SHapley Additive Explanation (Shap) is a technique used to explain predictions made by machine learning models.15,16. It comes from cooperative game theory and is based on the concept of Shapley values. A feature’s Shap value is the average marginal contribution of that feature to the model’s predictions after considering all possible combinations of features. To calculate the sharpness value, the influence of a feature on the model’s predictions is compared with and without that feature. This provides a measure of a feature’s importance, taking into account its interactions with other features. The Shap method can be used for both local interpretability to understand individual predictions and global interpretability to identify drivers of predictions across datasets. In this study, only global interpretive tools were used.
The main model contained 419 features, and the top 10 features with the highest predictive value were identified using the Shap value. The reduced XGBoost model was developed using the same training/validation split, feature preprocessing, and hyperparameter tuning as the main model.

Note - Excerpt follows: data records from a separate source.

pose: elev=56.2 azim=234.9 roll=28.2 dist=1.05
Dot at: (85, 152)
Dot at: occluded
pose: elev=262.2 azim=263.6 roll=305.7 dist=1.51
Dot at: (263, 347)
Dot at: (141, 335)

The performance of both the main and reduced models was compared based on their predictive ability using various metrics such as ROC-AUC, accuracy, sensitivity, and specificity.

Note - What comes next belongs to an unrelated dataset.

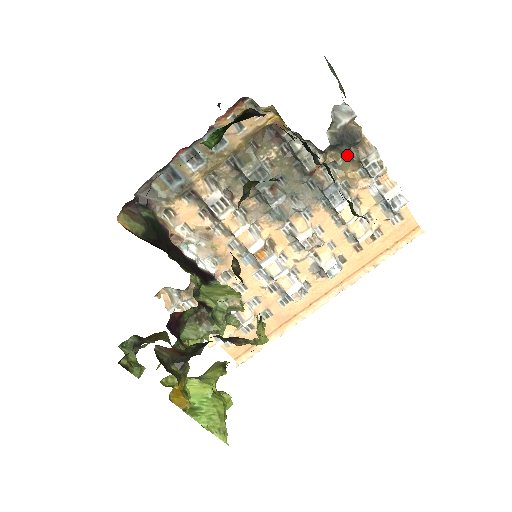
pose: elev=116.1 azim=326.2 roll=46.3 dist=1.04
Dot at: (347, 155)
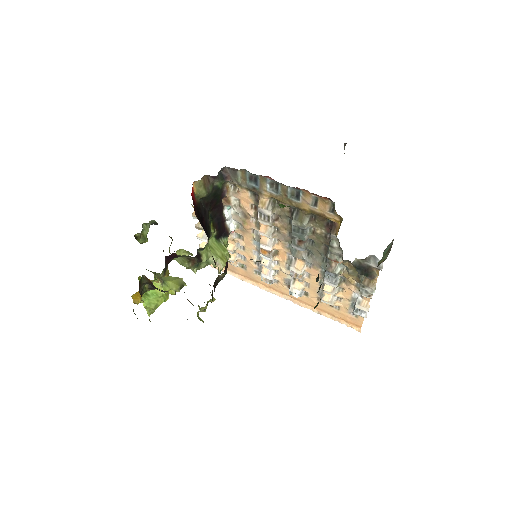
Dot at: occluded
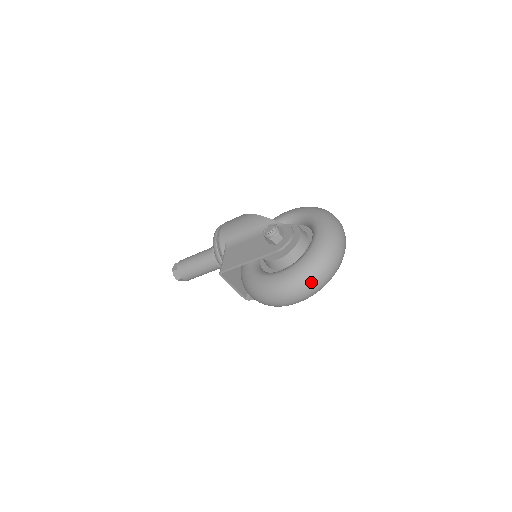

To compare important predictors of diabetes separately for women and men, we constructed two additional models by dividing the total population by sex. We then used the Shap summary graph to illustrate her 10 most important predictors for each gender. The development of these models followed the same steps as the main model, except for adding gender-specific factors that were not included in the main model. For the female cohort, 30 factors related to menstruation, pregnancy, childbirth, menopause, and use of hormone replacement therapy were included. For the male cohort, additional characteristics include relative age of first beard, relative age of voice break, pattern of scalp hair/baldness, and number of children fathered.
All data preparation and model engineering was performed using R and RStudio Workbench version 1.4.1717-3.Tidymodels framework was used to build the model17.
This study complies with the ethical standards of the Swedish Ethical Review Authority, which approved the research methods and confirmed compliance with relevant ethical principles and guidelines. All procedures involving human participants were performed in accordance with the Declaration of Helsinki and relevant guidelines/regulations. UK Biobank obtained written informed consent from all participants before participating in the study and ensured that all methods were conducted in accordance with the aforementioned ethical standards.